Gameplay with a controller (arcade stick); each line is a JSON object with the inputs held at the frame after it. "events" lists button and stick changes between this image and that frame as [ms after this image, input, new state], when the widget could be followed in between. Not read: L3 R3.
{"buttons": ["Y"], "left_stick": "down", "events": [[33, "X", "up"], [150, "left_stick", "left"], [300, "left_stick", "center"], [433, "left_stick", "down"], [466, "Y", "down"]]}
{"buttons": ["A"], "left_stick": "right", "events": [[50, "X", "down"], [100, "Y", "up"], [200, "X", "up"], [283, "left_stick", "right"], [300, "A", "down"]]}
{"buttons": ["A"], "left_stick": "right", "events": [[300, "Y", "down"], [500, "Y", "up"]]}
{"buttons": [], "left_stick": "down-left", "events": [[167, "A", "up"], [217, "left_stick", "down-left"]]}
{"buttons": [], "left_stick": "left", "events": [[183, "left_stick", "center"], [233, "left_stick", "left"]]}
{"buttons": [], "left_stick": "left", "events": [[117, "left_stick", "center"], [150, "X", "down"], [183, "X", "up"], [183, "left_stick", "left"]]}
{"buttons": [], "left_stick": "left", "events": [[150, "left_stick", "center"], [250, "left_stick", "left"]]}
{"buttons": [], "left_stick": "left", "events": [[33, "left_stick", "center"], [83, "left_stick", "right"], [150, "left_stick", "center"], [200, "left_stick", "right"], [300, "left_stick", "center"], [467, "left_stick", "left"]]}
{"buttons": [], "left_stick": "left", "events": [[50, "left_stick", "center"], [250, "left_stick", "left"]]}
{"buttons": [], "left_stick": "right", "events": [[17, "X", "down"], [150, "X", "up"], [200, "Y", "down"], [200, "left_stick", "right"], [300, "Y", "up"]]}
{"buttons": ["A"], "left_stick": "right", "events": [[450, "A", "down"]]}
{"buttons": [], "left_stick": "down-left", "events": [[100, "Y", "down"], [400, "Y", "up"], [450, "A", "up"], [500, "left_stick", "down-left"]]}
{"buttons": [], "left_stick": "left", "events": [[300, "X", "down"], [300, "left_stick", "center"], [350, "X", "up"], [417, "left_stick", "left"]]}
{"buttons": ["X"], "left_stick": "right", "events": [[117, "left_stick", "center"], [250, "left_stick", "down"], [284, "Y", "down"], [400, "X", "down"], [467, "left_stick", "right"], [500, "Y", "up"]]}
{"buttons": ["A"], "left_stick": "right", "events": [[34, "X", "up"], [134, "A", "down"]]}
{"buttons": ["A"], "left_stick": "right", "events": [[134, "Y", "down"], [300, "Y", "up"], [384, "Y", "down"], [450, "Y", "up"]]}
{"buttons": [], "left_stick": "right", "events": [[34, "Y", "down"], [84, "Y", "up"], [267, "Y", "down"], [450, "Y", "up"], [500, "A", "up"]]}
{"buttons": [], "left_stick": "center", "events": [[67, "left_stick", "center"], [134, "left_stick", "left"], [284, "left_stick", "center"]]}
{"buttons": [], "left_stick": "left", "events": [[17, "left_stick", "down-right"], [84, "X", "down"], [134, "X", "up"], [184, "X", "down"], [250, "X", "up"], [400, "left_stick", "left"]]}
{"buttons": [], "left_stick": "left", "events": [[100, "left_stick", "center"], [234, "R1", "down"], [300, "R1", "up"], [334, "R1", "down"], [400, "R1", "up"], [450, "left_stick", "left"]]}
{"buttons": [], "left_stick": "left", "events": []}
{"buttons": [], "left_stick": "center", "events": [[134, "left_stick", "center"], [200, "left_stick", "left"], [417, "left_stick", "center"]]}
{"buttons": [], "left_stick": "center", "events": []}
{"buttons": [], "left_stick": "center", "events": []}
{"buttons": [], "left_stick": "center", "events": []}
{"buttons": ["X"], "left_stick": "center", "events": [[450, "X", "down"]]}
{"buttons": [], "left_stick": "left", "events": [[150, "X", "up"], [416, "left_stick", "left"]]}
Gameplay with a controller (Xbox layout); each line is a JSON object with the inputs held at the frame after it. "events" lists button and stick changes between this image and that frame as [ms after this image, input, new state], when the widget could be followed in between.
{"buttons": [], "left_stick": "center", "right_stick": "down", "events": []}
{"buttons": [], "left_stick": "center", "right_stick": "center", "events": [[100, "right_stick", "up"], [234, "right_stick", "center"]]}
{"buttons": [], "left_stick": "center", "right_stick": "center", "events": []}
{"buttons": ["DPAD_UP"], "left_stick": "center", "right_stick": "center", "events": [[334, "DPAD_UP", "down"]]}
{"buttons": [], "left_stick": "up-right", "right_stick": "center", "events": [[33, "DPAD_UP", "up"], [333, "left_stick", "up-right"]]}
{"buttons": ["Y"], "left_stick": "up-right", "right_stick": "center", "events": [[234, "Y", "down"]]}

_ _ _ _ _

_AIM OF THE TASK_
Copy every line of the records above that holds the word "changes".

_EXERCISE OUTPUT_
Gameplay with a controller (arcade stick); each line is a JSON object with the inputs held at the frame after it. "events" lists button and stick changes between this image and that frame as [ms after this image, input, new state], when the widget could be followed in between. Not read: L3 R3.
Gameplay with a controller (Xbox layout); each line is a JSON object with the inputs held at the frame after it. "events" lists button and stick changes between this image and that frame as [ms after this image, input, new state], when the widget could be followed in between.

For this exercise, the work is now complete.